Bonus tip: If you happened to be doing something where your destination view needed a binding (if it needed to change the state), you could indicate the binding ([$r]) in the list instead:

.navigationDestination(for: N3.self) { [$r] n in
    SomeViewThatChangesTheValue($r)
}

Why this works

The @State var r keeps r's value from being recreated if/when the instance of the VV3 view needs to be regenerated. And that matters because its id is the random value UUID().uuidString. When the id changes, that can trigger other changes in the View hierarchy. Apparently the changes trigger more changes in this case, resulting in an infinite loop.

And the closure capture list entry for r is needed because the state wrapper itself will get recreated if the view needs to be regenerated, and the closure capture list tells Swift to use the call-time state (wrapper) instead of the one at the time the closure was created, from the old view instance. (The exact reason why this is an issue isn't totally clear to me. I'm just speculating, but I guess just the fact that it's tied to a view that's no longer in use is enough to break things one way or another.

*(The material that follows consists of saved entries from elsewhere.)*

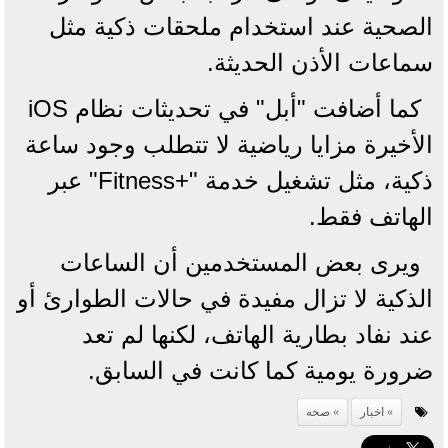
الصحية عند استخدام ملحقات ذكية مثل
سماعات الأذن الحديثة.
كما أضافت "أبل" في تحديثات نظام iOS
الأخيرة مزايا رياضية لا تتطلب وجود ساعة
ذكية، مثل تشغيل خدمة "+Fitness" عبر
الهاتف فقط.
ويرى بعض المستخدمين أن الساعات
الذكية لا تزال مفيدة في حالات الطوارئ أو
عند نفاد بطارية الهاتف، لكنها لم تعد
ضرورة يومية كما كانت في السابق.
اخبار
صحه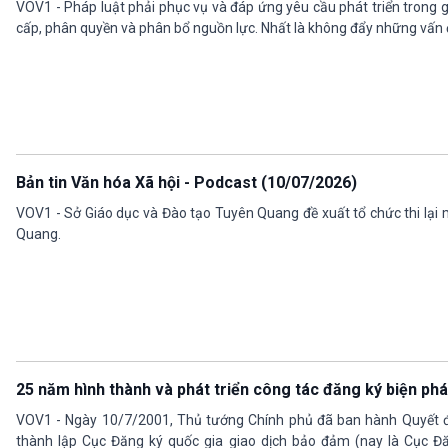
VOV1 - Pháp luật phải phục vụ và đáp ứng yêu cầu phát triển trong 
cấp, phân quyền và phân bổ nguồn lực. Nhất là không đẩy những vấn 
Bản tin Văn hóa Xã hội - Podcast (10/07/2026)
VOV1 - Sở Giáo dục và Đào tạo Tuyên Quang đề xuất tổ chức thi lạ
Quang.
25 năm hình thành và phát triển công tác đăng ký biện p
VOV1 - Ngày 10/7/2001, Thủ tướng Chính phủ đã ban hành Quyết đ
thành lập Cục Đăng ký quốc gia giao dịch bảo đảm (nay là Cục Đ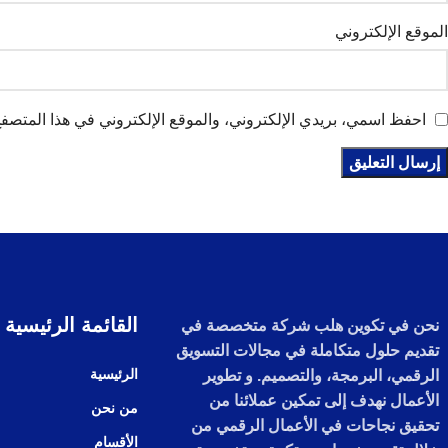
الموقع الإلكتروني
احفظ اسمي، بريدي الإلكتروني، والموقع الإلكتروني في هذا المتصفح 
القائمة الرئيسية
نحن في تكوين هلب شركة متخصصة في
تقديم حلول متكاملة في مجالات التسويق
الرئيسية
الرقمي، البرمجة، والتصميم. و تطوير
الأعمال نهدف إلى تمكين عملائنا من
من نحن
تحقيق نجاحات في الأعمال الرقمي من
الأقسام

Maybe someone with a better understanding of SwiftUI internals can clarify/correct what I'm saying here.)

You can see how the varying values affects things by going back to the original code and just changing the ids of both R3 and N3 to:

var id: String { t }

If you do that (makingid's value constant, since t is constant), the rest of the original code works. (Both id's, because the NavigationStack is using N3, and the closure is using R3.) Not that you'd necessarily want to do that, depending on what your real code does here. But just to demonstrate the issue.